Listen to Henry Sienkiewicz talking with FCB


Federal Cloud Blog: This platform that you’re building. So, you’re in DoD and you want to try something. Walk us through the steps [and] how this works.

Henry Sienkiewicz: It’s actually very straightforward. We model the portal as if we were a commercial hosting site. So, under disa.mil, at the very top of the homepage right now, you’ll see the RACE logo. Or you can go through the computing services page on the side of the DISA portal to get to the RACE environment. You just literally log on there. You have to use your CAC card. . . . You log onto the portal and you just sign yourself up. You can pick and choose a variety of options. While we’ve tried to highly standardize the environment, we recognize that some users will need more computing, some will need more storage, so we’ve given them a mix-and-match portfolio to be able to pick a variety of options, although we’ve tried to keep it standardized with a LAMP stack as well as a Windows stack.

FCB: It seems like, in some ways, you may actually be able to improve the security levels of what most servers [have] because this is something you guys focus on all the time.

HS: That’s absolutely correct, although . . . one of the other neat pieces of the portal is that we actually are able to take a NIPR, which is the way we transfer money inside the department, or a government credit card online. We launched that, actually, in October of last year and it was one of those things that took a great deal of time and effort from the rest of the team — to figure out how to do — and our friends at Treasury helped us with the process. But it was a great success story on — how do we actually allow people to have that flexibility to order as they need it [while] making sure the money trail is completely and totally followed properly? We can spin up on virtual operating environments as fast as everyone else. 23 plus of those hours from our test and development environment — I’m able to provison right now in 24 hours — [and] 23 plus of those hours is actually moving the money. So, for us it’s been a great story.

FCB: You’ve been in development and you’ve been testing. What are some of the lessons that you learned from the test platform that actually ended up going into the live platform?

HS: We actually were able to use almost all of the code, all of the process, all of the procedures. When we thought it out at the very beginning, we established a very solid baseline at that point in time. Over the course of the last year, we’ve added additional options. We’ve done incremental releases, so we’re not believers in a big bang release of just one major code release a year.

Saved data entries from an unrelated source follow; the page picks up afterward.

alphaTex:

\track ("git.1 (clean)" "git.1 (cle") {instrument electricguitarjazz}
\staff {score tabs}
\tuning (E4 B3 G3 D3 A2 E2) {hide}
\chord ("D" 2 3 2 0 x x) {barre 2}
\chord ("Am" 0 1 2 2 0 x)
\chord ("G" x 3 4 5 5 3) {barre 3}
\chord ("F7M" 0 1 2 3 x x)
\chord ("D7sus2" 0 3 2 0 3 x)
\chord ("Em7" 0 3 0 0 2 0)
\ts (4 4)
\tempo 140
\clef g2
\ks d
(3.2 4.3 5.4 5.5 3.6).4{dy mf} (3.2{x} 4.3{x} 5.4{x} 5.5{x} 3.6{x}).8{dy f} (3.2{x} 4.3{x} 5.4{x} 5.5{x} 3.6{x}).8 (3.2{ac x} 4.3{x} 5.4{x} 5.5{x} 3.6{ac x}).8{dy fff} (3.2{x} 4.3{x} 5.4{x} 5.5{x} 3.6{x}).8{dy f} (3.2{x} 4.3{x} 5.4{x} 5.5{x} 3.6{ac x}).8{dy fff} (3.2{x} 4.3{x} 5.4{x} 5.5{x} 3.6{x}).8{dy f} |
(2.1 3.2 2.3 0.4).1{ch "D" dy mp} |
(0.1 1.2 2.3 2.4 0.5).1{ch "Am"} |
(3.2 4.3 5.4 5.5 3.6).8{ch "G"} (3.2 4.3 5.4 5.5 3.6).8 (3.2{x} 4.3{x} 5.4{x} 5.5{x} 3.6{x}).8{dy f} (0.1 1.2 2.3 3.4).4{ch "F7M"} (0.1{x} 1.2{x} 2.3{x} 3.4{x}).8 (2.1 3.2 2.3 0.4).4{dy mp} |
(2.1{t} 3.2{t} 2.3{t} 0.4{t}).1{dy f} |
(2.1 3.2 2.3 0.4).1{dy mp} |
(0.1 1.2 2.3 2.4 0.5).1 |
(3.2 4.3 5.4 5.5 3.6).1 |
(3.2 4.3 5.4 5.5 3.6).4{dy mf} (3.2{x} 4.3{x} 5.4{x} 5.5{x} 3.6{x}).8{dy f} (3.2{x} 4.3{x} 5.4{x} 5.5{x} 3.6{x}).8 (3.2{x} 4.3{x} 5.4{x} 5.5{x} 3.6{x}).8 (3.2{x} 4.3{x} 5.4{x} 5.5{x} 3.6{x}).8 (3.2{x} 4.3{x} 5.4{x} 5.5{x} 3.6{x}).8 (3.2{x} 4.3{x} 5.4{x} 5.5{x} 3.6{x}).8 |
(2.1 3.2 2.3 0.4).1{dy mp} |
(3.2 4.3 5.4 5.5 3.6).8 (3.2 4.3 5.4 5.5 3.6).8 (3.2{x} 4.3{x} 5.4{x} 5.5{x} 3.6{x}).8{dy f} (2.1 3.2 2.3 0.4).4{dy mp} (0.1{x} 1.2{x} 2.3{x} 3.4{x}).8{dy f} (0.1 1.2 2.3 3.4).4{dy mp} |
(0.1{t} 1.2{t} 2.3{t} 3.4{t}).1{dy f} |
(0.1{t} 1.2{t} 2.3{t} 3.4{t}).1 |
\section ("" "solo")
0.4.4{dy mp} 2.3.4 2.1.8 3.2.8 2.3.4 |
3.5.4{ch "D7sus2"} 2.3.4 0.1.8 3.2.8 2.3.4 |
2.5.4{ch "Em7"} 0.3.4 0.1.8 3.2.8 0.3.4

FCB: And that is something particular with cloud computing. It gives you that ability to do that — and it makes those kind of iterative releases [easier]. It doesn’t become the ordeal that it could be.

HS: By keeping it standardized underneath the covers, we’re able to gradually and gracefully release and bring the customer base along with us, as opposed to forcing them to do massive migrations all at once, we’re able to go there and gradually allow them the ability to keep moving forward.

FCB: Is this something that would be available through the Apps store, even thought [it is] seen as largely commercial products?

HS: We are not going to put it as part of the GSA apps store. We’re going to be working with the DoD CIO as they’re developing an application store, as well. So we’re going to be folding our efforts in there; however, the team that has worked on the GSA apps store and my team have been actively engaged and participating in a lot of the same venues and a lot of the same conferences and we are more than willing to share what we have done with the rest of the federal community. My boss . . . and I are routinely talking, both in public forums, as well as in government forums, on these very topics. Our team is routinely interacting outside the agency and across the department with other people who are trying to establish the exact same thing.